The patient was premedicated with a combination of midazolam and buprenorphine via intramuscular injection. Once the patient was suitably under sedative effect, he was removed from the carrier and placed into an induction chamber. He was induced with sevoflurane gas before being removed and intubated using a laryngoscope, using a similar technique to that required in ferrets (Figure 2). Once intubated, the patient was moved onto isoflurane gas and maintained on it throughout the surgery until recovery. The ability to shave the surgical site was highly limited due to the location of the mass, and iodine was used as a surgical preparation cleaning agent.
The patient was transferred to the operating theatre and monitoring of the anaesthetic was achieved through use of temperature, pulse oximeter, capnography and auscultation (Figure 3). Oesophageal auscultation was not suitable in this case due to the location of the mass for surgical removal.
The patient’s body condition had deteriorated very little, likely due to the patient’s ability to continue maintaining his body condition following introduction of analgesia. The patient’s anaesthesia was stable throughout the surgery with no concerns noted by the author.
The surgeon performing the surgery removed the mass primarily by sharp dissection and diathermy was utilised to cauterise blood vessels around the area of removal (Figure 4). The mass had a narrow base on dissection, and the surgeon elected to not perform a partial mandibulectomy and instead debulk as much as possible from the gum location of the mass (Figure 5). Minimal bleeding occurred and the site was closed with fast-dissolving sutures.
The patient recovered in the induction chamber solely on oxygen before being transferred into his carrier. Post-operative monitoring was conducted from a distance and within an hour of recovery the patient was consuming insects well and was deemed suitable to be returned to the collection.
The collection kept the patient separate from the main mob during a post-operative course of meloxicam with the addition of co-amoxiclav; however, separation was only via wire so the individual and the group could see each other and smells could still be transferred between them. The patient was successfully reintroduced to the mob following completion of the course of medication and sign-off by the veterinary surgeon.
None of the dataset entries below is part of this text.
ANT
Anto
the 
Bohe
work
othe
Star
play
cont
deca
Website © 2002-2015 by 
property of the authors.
The excised mass was sent for histology and was diagnosed as a squamous cell carcinoma. It was found to contain a high portion of fibrous stroma induced by the neoplasia. On some of the mass edges, the laboratory reported that there was no evidence of any obvious neoplastic cells suggesting that some suitable margins had been achieved, though on others, the tumour stroma had extended to the edges.
Occurring due to mutations within the DNA of the thin squamous cells, squamous cell carcinomas grow beyond control as seen in this patient’s case and close monitoring will be required by the collection going forward. Metastasis could possibly have occurred and evaluation of regional lymph nodes was recommended.
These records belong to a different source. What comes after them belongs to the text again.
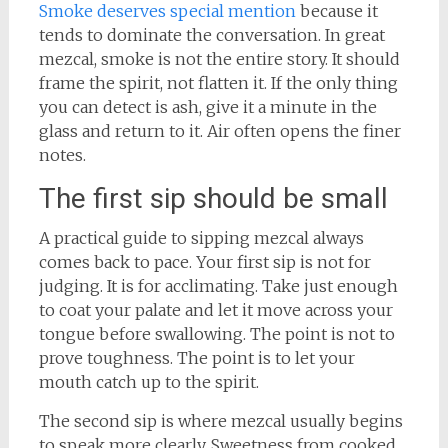
Smoke deserves special mention
because it
tends to dominate the conversation. In great
mezcal, smoke is not the entire story. It should
frame the spirit, not flatten it. If the only thing
you can detect is ash, give it a minute in the
glass and return to it. Air often opens the finer
notes.
The first sip should be small
A practical guide to sipping mezcal always
comes back to pace. Your first sip is not for
judging. It is for acclimating. Take just enough
to coat your palate and let it move across your
tongue before swallowing. The point is not to
prove toughness. The point is to let your
mouth catch up to the spirit.
The second sip is where mezcal usually begins
to speak more clearly. Sweetness from cooked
At time of writing this article (four months post-surgery), the patient has recovered well and no recurrence has been observed. The meerkat has successfully reintegrated into the mob and is displaying fully normal behaviours, with no noted negative side effects from the surgery.
While the surgery was ultimately performed to prevent euthanasia and to provide palliative qualities, it has had an undoubted positive impact upon the patient’s well-being alongside maintaining its position in, and overall group stability of, its family mob.